| Written task |
From the listing below, pick out every line that contains the string "location" and copy each one.

——————————

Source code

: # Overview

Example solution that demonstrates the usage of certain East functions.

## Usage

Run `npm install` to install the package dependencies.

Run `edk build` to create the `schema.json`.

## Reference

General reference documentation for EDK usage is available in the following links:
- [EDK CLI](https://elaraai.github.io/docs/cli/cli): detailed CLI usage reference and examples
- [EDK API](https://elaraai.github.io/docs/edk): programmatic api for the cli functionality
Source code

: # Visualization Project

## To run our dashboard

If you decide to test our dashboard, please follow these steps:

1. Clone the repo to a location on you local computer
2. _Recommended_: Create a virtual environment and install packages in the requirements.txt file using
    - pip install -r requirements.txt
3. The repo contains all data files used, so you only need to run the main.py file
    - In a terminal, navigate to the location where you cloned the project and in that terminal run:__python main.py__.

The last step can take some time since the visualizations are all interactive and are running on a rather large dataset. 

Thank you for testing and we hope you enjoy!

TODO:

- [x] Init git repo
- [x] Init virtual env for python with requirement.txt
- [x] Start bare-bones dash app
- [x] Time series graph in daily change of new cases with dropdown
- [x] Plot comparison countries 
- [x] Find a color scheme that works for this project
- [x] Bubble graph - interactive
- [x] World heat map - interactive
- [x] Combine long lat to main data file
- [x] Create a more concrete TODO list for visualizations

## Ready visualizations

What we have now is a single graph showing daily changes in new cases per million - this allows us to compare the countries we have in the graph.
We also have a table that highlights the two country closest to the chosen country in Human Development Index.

——————————

| Answer below |
1. Clone the repo to a location on you local computer
    - In a terminal, navigate to the location where you cloned the project and in that terminal run:__python main.py__.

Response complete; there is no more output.